21/03/2012 22:02 | Updated 17 May 2012

On 22 November 2011, Owen Holland, a PhD student at Cambridge University read a poetic protest at an appearance by David Willets, the UK's Minister for Universities and Science, and prevented Willets from speaking (or so thoroughly annoyed him that he stormed out, depending on who you ask). And now there's a hullabaloo, because the university has rusticated Holland for seven terms - two and a half years. 'Rusticate' - from the English word rustic and therefore ultimately from the Latin rustici meaning heathens - is Cambridge's charming alternative to 'suspend', implying that anywhere which is not Cambridge is a sort of rural backwater where newts burp at one another and fungi sprout from whatever outdated texts may have survived the annual bonfire of knowledge.

I find this whole thing particularly annoying because I was at Cambridge - at Clare College, to be precise - and I routinely receive worthy, hopeful letters asking me to give money so that the old place can maintain its high standards in the face of financial woe. I never do, because of moments like this.

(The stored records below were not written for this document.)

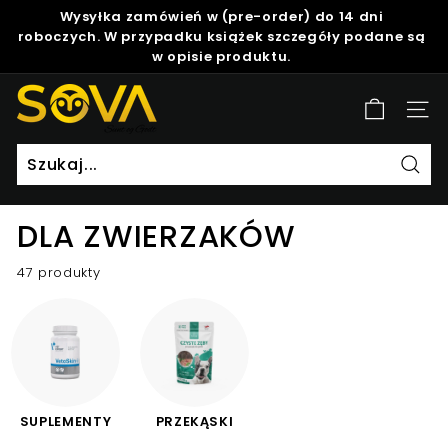
Skip
Wysyłka zamówień w (pre-order) do 14 dni
to
roboczych. W przypadku książek szczegóły podane są
Pause
content
w opisie produktu.
slideshow
S
Site
o
v
a
Szuk
DLA ZWIERZAKÓW
47 produkty
SUPLEMENTY
PRZEKĄSKI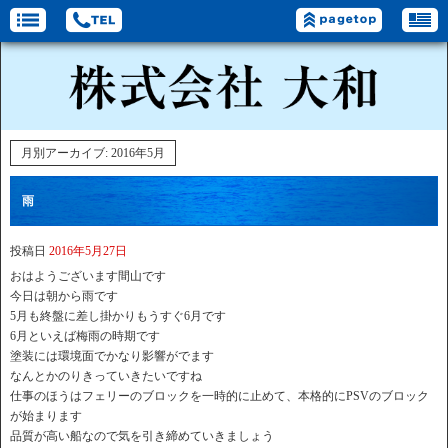
月別アーカイブ:
2016年5月
雨
投稿日
2016年5月27日
おはようございます間山です
今日は朝から雨です
5月も終盤に差し掛かりもうすぐ6月です
6月といえば梅雨の時期です
塗装には環境面でかなり影響がでます
なんとかのりきっていきたいですね
仕事のほうはフェリーのブロックを一時的に止めて、本格的にPSVのブロック
が始まります
品質が高い船なので気を引き締めていきましょう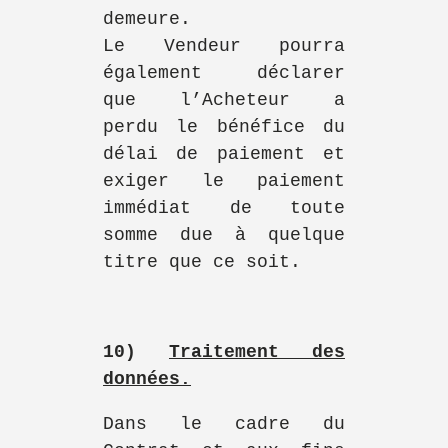
demeure.
Le Vendeur pourra
également déclarer
que l’Acheteur a
perdu le bénéfice du
délai de paiement et
exiger le paiement
immédiat de toute
somme due à quelque
titre que ce soit.
10)
Traitement des
données.
Dans le cadre du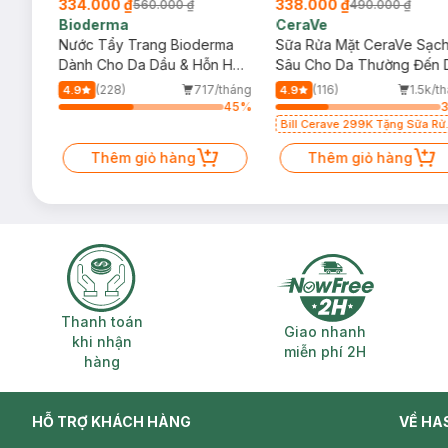
334.000 ₫
338.000 ₫
560.000 ₫
490.000 ₫
Bioderma
CeraVe
rma
Nước Tẩy Trang Bioderma
Sữa Rửa Mặt CeraVe Sạc
m
Dành Cho Da Dầu & Hỗn Hợp
Sâu Cho Da Thường Đến 
500ml
Dầu 473ml
/tháng
(228)
717/tháng
(116)
1.5k/t
4.9
4.9
73
%
45
%
Bill Cerave 299K Tặng Sữa Rử
Mặt Cerave 30ml (SL có hạn)
Thêm giỏ hàng
Thêm giỏ hàng
Thanh toán khi nhận hàng
Giao nhanh miễ
Thanh toán
Giao nhanh
khi nhận
miễn phí 2H
hàng
HỖ TRỢ KHÁCH HÀNG
VỀ HA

For perspective: the poet John Milton was rusticated for quarrelling with his tutor; cartoonist Mark Boxer, then editor of Granta, was rusticated for blasphemy but his sentence was commuted to a week's suspension; journalist Jon Snow was rusticated for being part of a political protest and never returned. And I recall during my time at Cambridge an incident of fairly serious physical violence which was dealt with quietly 'in college' and resulted in rustication - though not for anything like two and a half years. So we are to understand that Holland's sin is to be considered worse than blasphemy (some fifty six times worse at a minimum) and worse than assault and battery, but not as bad as whatever Jon Snow did. (I don't know, but now I'm dying to find out.)

Rustication is unevenly applied, which would make it suspect in any proper court, and this is a particularly wretched example of grumpy affront rather than justice. But the real shame here - and it is a shame, in the sense of something which should make the gut of anyone involved knot itself in a ball - is the decision to stamp on protest. The UK has no specific right to free speech in such a context, which makes it all the more important that universities should champion it. The country is in the midst of a prolonged crisis, and many of our most treasured riches - the NHS, the police service, and, yes, our education system - are under threat. It is entirely appropriate that ministers be challenged on their plans, that the ethos of this government be assailed, tested, and examined in public and by the public.

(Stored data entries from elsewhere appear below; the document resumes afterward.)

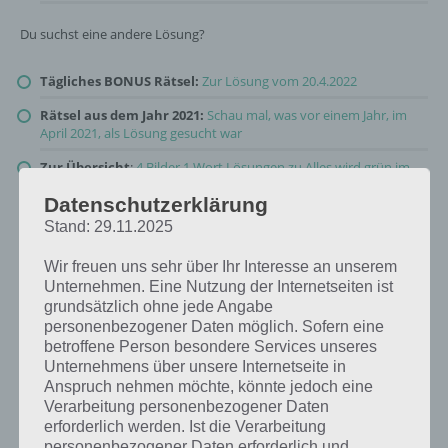
Du suchst eine andere Lösung?
Tägliches BONUS Rätsel:
Zur Lösung vom 20.4.2022
Rätsel aus dem Jahr 2021:
Schau mal, was vor einem Jahr, im
April 2021, als Lösung gesucht war
Zur Übersicht
:
4 Bilder 1 Wort Lösungen zu Alles wird grün im
April 2022
!
Datenschutzerklärung
Stand: 29.11.2025
Wir freuen uns sehr über Ihr Interesse an unserem
Unternehmen. Eine Nutzung der Internetseiten ist
grundsätzlich ohne jede Angabe
personenbezogener Daten möglich. Sofern eine
betroffene Person besondere Services unseres
Unternehmens über unsere Internetseite in
Anspruch nehmen möchte, könnte jedoch eine
Verarbeitung personenbezogener Daten
erforderlich werden. Ist die Verarbeitung
personenbezogener Daten erforderlich und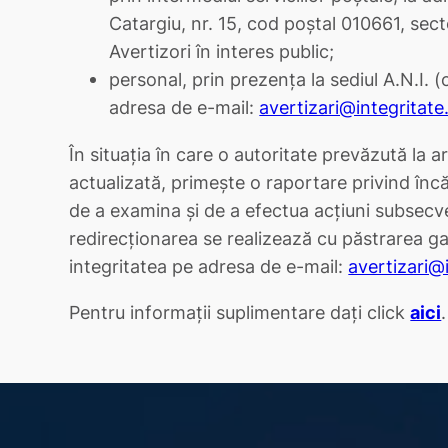
Catargiu, nr. 15, cod poștal 010661, secto
Avertizori în interes public;
personal, prin prezența la sediul A.N.I. 
adresa de e-mail:
avertizari@integritate
În situația în care o autoritate prevăzută la ar
actualizată, primește o raportare privind încă
de a examina și de a efectua acțiuni subsecven
redirecționarea se realizează cu păstrarea gar
integritatea pe adresa de e-mail:
avertizari@
Pentru informații suplimentare dați click
aici
.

What Cambridge has done here is almost unforgivable: the university has implied that such challenge is frivolous, that it does not merit respect or protection, that it's the sort of thing only silly children do and for which they are sternly punished. It's actually not important now if Holland successfully appeals or is in some way granted clemency. It's done. The message is that protest is considered bad behaviour.

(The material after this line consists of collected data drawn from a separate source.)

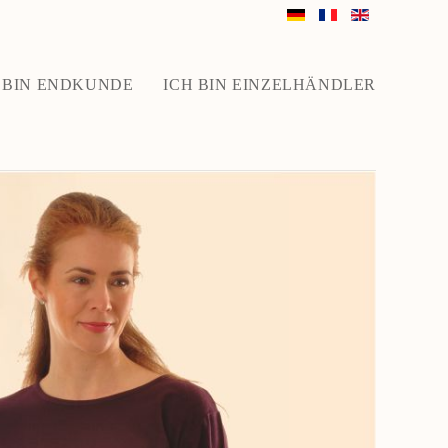
 BIN ENDKUNDE
ICH BIN EINZELHÄNDLER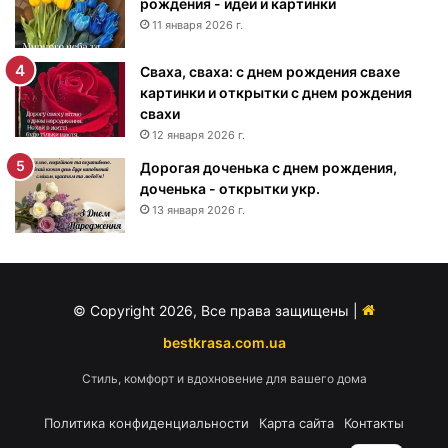
рождения - идеи и картинки
о
ж
11 января 2026 г.
д
е
Сваха, сваха: с днем рождения свахе
н
картинки и открытки с днем рождения
и
свахи
я
12 января 2026 г.
м
Дорогая доченька с днем рождения,
у
доченька - открытки укр.
ж
13 января 2026 г.
ч
и
н
е
-
© Copyright 2026, Все права защищены |
п
о
bestkrasa.com.ua
з
Стиль, комфорт и вдохновение для вашего дома
д
р
Политика конфиденциальности
Карта сайта
Контакты
а
в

Here's what I think Cambridge should have said:

"Cambridge University regrets that David Willets felt unable to continue his appearance, and reminds all members of the community that free discussion is the beating heart of academic inquiry and the search for knowledge. At the same time, however, the university accepts that Mr Holland acted in good conscience and out of a desire to contest Mr Willets' perceptions and those of the government he represents. The stating of a passionately held viewpoint is not grounds for punishment by an educational institution, and ministers in government must expect and accept that their actions and policies will arouse opposition. The university therefore considers this matter as being between government and citizen, and celebrates the persistence of the vigorous and informed public sphere which is key to a thriving representative democracy."

If they'd managed something like that, I'd be proud to be an alumnus. Right now I just wish I'd gone to Warwick - even if the library was full of newts.